Narada bms parameters

Hi, is there anyone that knows where i can find sofware to edit my 48v 100ah lifepo4 narada parameters. My system was installed in 2019, and only last year I got software to monitor the cell voltages(ICM). My problem is that the bms is not controlling the cell voltages. If i charge say with 20A, some cells go over voltage and the bms is too slow to prevent it. All my cells is now damaged, I have replaced 4 cells so far, in the picture you can clearly see which 4 (2,3,4,5). Now cell 6 and 9 sometimes goes up to 3.8v before the bms stops the charging. I do not know what the parameters is in the bms!

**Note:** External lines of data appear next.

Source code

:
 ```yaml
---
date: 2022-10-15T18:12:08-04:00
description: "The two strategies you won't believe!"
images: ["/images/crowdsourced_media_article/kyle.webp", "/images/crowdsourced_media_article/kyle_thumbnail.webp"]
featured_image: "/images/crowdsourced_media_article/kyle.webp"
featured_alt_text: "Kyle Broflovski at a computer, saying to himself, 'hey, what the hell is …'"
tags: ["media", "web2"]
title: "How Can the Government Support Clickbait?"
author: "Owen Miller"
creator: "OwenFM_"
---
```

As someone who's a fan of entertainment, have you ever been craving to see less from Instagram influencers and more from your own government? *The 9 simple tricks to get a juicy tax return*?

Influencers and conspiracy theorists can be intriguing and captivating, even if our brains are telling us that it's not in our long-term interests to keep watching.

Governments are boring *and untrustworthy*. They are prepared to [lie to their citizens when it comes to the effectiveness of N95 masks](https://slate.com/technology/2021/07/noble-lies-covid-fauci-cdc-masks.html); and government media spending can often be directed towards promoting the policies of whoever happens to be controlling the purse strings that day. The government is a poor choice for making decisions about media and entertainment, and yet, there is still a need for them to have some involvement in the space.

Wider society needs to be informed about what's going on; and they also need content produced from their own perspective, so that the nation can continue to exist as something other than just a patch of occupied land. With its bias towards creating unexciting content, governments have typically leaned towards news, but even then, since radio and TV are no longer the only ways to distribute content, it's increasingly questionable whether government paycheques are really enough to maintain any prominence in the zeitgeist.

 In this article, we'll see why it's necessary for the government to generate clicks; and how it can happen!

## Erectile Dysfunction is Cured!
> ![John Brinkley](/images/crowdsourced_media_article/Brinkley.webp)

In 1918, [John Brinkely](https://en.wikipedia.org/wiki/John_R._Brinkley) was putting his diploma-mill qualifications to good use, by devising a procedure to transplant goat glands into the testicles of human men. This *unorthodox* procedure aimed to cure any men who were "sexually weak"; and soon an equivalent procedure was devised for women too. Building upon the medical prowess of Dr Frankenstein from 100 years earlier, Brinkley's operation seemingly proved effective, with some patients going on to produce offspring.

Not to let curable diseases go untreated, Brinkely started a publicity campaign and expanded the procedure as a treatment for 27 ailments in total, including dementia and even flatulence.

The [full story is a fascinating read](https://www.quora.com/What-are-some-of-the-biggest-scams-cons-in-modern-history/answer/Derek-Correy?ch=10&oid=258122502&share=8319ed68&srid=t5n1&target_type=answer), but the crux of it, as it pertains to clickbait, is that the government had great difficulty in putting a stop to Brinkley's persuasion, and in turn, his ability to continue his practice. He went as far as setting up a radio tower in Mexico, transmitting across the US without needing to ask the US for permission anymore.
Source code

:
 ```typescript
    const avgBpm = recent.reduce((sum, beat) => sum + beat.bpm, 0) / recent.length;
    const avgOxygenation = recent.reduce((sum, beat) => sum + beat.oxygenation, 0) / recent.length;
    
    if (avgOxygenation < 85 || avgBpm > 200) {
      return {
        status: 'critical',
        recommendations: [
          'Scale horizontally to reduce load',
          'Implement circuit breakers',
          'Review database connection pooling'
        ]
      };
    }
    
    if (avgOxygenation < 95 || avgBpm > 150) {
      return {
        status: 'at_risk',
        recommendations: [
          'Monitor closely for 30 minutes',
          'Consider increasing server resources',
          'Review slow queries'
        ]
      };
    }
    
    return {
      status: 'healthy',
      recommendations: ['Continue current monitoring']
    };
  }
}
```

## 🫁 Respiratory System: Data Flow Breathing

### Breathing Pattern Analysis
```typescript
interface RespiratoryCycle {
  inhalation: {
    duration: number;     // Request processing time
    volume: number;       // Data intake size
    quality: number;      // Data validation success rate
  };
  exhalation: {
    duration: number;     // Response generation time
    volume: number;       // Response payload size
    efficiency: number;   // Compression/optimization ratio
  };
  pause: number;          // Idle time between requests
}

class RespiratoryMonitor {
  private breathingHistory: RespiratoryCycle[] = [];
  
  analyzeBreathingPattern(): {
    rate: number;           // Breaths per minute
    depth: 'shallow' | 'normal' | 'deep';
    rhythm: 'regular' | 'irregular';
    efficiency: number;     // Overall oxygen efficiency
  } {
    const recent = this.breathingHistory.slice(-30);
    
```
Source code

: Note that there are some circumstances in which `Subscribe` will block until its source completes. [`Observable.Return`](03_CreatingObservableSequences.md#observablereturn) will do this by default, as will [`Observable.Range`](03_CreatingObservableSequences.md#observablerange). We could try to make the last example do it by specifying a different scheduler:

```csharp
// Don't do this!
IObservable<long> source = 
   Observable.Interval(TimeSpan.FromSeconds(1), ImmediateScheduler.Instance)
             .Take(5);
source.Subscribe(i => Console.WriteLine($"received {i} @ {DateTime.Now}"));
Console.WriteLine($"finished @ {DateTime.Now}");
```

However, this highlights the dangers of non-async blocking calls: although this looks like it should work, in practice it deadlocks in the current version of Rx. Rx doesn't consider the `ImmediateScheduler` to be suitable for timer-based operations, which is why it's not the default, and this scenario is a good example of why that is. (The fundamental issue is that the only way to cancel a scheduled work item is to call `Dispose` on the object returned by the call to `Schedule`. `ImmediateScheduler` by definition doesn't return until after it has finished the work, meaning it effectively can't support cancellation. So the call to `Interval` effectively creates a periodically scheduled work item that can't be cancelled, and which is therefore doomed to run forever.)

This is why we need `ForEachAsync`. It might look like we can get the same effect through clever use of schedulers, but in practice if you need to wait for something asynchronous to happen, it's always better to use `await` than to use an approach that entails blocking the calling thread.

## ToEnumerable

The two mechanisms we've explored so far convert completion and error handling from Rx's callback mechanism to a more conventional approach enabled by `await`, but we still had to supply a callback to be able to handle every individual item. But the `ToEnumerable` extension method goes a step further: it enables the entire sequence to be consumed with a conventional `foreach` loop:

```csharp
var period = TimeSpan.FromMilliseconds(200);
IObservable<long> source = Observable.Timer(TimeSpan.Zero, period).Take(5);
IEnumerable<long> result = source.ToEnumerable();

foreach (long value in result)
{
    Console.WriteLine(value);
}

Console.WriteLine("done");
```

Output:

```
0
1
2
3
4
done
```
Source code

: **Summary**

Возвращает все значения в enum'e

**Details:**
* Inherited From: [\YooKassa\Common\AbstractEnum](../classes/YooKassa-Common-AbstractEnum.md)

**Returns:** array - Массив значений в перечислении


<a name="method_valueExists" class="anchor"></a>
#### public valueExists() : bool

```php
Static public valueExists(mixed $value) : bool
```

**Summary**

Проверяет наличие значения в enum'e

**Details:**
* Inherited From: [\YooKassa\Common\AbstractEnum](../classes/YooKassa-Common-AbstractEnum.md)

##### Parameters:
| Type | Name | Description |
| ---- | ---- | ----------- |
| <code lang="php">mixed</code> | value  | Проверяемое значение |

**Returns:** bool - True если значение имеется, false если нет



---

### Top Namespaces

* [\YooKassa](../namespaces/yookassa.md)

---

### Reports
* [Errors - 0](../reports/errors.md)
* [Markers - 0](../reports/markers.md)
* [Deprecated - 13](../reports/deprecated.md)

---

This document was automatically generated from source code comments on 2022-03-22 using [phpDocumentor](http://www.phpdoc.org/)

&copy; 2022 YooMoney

To me it seems as if you have a low cell problem rather than a high cell problem. You have 4 cells at 3.4V.

The rest are all above 3.5V and doing just fine. A cell at 3.8V is high, very high, and long term not good for it, but it won’t damage the cell, at least not immediately. Many production BMSes only start to intervene around that point.

I have a wild idea. Based on theory and not practice, but since you’re replacing cells it is worth a shot.

Shuffle your cells. Alternate high and low cells.

Let me explain. Most balancers are passive balancers. They work by bypassing current past a cell. They are also interleaved, which means that they alternately bypass the odd-numbered high cells, and then the even-numbered high cells. When you have several low cells right next to each other, balancing is hard. In this example, charge has to be bypassed past cell 1 into cell 2, but cell 3 cannot be pulled up until cell 2 has a decent amount of charge to work with, and cell 4 cannot be pulled up until cell 3 has been pulled up.

By shuffling the cells so they are all in even/odd positions, I have a feeling you might speed up the balancing. Assuming that works at all.

I know I am not really answering the question, which was for the software.

@OROS
Did you manage to sort out something?

You have SOC drift. 100% soc with 60AH capacity, hmmm.
And then the cell high and low difference is huge.

Possibly the system is not charging to and holding the system voltage where the bms balances the cells.

Set system to keep batteries charged, charge up with low amps and then do the check again.